> **EXERCISE DESCRIPTION**
The answer must restate every entry exactly as it appears.

(Saved entries)
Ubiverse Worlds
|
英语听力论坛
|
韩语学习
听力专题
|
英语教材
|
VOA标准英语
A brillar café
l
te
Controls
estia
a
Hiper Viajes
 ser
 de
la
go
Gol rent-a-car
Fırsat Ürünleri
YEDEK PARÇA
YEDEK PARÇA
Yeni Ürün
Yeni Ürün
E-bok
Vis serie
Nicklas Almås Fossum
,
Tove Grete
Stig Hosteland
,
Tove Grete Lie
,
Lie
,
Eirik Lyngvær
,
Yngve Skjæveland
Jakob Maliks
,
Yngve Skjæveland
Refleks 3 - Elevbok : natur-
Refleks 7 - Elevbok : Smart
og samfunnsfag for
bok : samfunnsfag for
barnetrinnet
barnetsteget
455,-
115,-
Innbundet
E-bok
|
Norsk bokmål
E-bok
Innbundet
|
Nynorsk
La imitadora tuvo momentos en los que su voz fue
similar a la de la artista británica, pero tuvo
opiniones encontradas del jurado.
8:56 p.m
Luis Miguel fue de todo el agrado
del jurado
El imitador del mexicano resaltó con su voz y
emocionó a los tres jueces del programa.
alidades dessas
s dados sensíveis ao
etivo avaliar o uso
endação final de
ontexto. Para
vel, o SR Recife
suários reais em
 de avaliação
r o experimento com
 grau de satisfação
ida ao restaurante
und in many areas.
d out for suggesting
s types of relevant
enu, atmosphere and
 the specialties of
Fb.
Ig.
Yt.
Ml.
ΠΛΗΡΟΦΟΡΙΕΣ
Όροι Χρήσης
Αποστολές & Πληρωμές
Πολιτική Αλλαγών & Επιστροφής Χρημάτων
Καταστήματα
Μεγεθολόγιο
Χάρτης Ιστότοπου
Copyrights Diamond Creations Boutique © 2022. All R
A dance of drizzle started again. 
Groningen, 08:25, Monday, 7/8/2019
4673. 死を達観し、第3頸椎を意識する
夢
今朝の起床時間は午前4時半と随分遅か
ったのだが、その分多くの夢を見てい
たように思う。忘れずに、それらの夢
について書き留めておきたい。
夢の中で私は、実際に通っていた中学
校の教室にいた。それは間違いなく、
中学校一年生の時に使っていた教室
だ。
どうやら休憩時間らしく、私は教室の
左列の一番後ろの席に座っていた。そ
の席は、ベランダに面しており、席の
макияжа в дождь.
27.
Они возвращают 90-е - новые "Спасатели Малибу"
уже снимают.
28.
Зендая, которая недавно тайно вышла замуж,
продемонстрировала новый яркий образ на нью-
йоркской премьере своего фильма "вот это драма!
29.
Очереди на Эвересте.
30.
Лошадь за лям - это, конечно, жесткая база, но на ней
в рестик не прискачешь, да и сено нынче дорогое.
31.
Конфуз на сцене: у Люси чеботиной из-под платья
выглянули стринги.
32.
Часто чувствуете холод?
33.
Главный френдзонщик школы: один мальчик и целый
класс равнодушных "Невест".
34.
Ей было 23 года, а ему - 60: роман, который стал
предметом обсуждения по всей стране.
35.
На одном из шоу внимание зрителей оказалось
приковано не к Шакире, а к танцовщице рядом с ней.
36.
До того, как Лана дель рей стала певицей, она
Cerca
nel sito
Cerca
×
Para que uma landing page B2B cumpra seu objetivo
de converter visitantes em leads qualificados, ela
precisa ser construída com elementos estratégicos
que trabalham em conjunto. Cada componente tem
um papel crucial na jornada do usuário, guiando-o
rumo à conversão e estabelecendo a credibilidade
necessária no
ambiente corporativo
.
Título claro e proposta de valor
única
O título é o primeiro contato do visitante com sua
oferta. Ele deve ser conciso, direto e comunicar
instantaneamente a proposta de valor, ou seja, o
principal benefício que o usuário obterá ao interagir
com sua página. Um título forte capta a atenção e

> **OUTPUT FOR THIS TASK**
Ubiverse Worlds
|
英语听力论坛
|
韩语学习
听力专题
|
英语教材
|
VOA标准英语
A brillar café
l
te
Controls
estia
a
Hiper Viajes
 ser
 de
la
go
Gol rent-a-car
Fırsat Ürünleri
YEDEK PARÇA
YEDEK PARÇA
Yeni Ürün
Yeni Ürün
E-bok
Vis serie
Nicklas Almås Fossum
,
Tove Grete
Stig Hosteland
,
Tove Grete Lie
,
Lie
,
Eirik Lyngvær
,
Yngve Skjæveland
Jakob Maliks
,
Yngve Skjæveland
Refleks 3 - Elevbok : natur-
Refleks 7 - Elevbok : Smart
og samfunnsfag for
bok : samfunnsfag for
barnetrinnet
barnetsteget
455,-
115,-
Innbundet
E-bok
|
Norsk bokmål
E-bok
Innbundet
|
Nynorsk
La imitadora tuvo momentos en los que su voz fue
similar a la de la artista británica, pero tuvo
opiniones encontradas del jurado.
8:56 p.m
Luis Miguel fue de todo el agrado
del jurado
El imitador del mexicano resaltó con su voz y
emocionó a los tres jueces del programa.
alidades dessas
s dados sensíveis ao
etivo avaliar o uso
endação final de
ontexto. Para
vel, o SR Recife
suários reais em
 de avaliação
r o experimento com
 grau de satisfação
ida ao restaurante
und in many areas.
d out for suggesting
s types of relevant
enu, atmosphere and
 the specialties of
Fb.
Ig.
Yt.
Ml.
ΠΛΗΡΟΦΟΡΙΕΣ
Όροι Χρήσης
Αποστολές & Πληρωμές
Πολιτική Αλλαγών & Επιστροφής Χρημάτων
Καταστήματα
Μεγεθολόγιο
Χάρτης Ιστότοπου
Copyrights Diamond Creations Boutique © 2022. All R
A dance of drizzle started again. 
Groningen, 08:25, Monday, 7/8/2019
4673. 死を達観し、第3頸椎を意識する
夢
今朝の起床時間は午前4時半と随分遅か
ったのだが、その分多くの夢を見てい
たように思う。忘れずに、それらの夢
について書き留めておきたい。
夢の中で私は、実際に通っていた中学
校の教室にいた。それは間違いなく、
中学校一年生の時に使っていた教室
だ。
どうやら休憩時間らしく、私は教室の
左列の一番後ろの席に座っていた。そ
の席は、ベランダに面しており、席の
макияжа в дождь.
27.
Они возвращают 90-е - новые "Спасатели Малибу"
уже снимают.
28.
Зендая, которая недавно тайно вышла замуж,
продемонстрировала новый яркий образ на нью-
йоркской премьере своего фильма "вот это драма!
29.
Очереди на Эвересте.
30.
Лошадь за лям - это, конечно, жесткая база, но на ней
в рестик не прискачешь, да и сено нынче дорогое.
31.
Конфуз на сцене: у Люси чеботиной из-под платья
выглянули стринги.
32.
Часто чувствуете холод?
33.
Главный френдзонщик школы: один мальчик и целый
класс равнодушных "Невест".
34.
Ей было 23 года, а ему - 60: роман, который стал
предметом обсуждения по всей стране.
35.
На одном из шоу внимание зрителей оказалось
приковано не к Шакире, а к танцовщице рядом с ней.
36.
До того, как Лана дель рей стала певицей, она
Cerca
nel sito
Cerca
×
Para que uma landing page B2B cumpra seu objetivo
de converter visitantes em leads qualificados, ela
precisa ser construída com elementos estratégicos
que trabalham em conjunto. Cada componente tem
um papel crucial na jornada do usuário, guiando-o
rumo à conversão e estabelecendo a credibilidade
necessária no
ambiente corporativo
.
Título claro e proposta de valor
única
O título é o primeiro contato do visitante com sua
oferta. Ele deve ser conciso, direto e comunicar
instantaneamente a proposta de valor, ou seja, o
principal benefício que o usuário obterá ao interagir
com sua página. Um título forte capta a atenção e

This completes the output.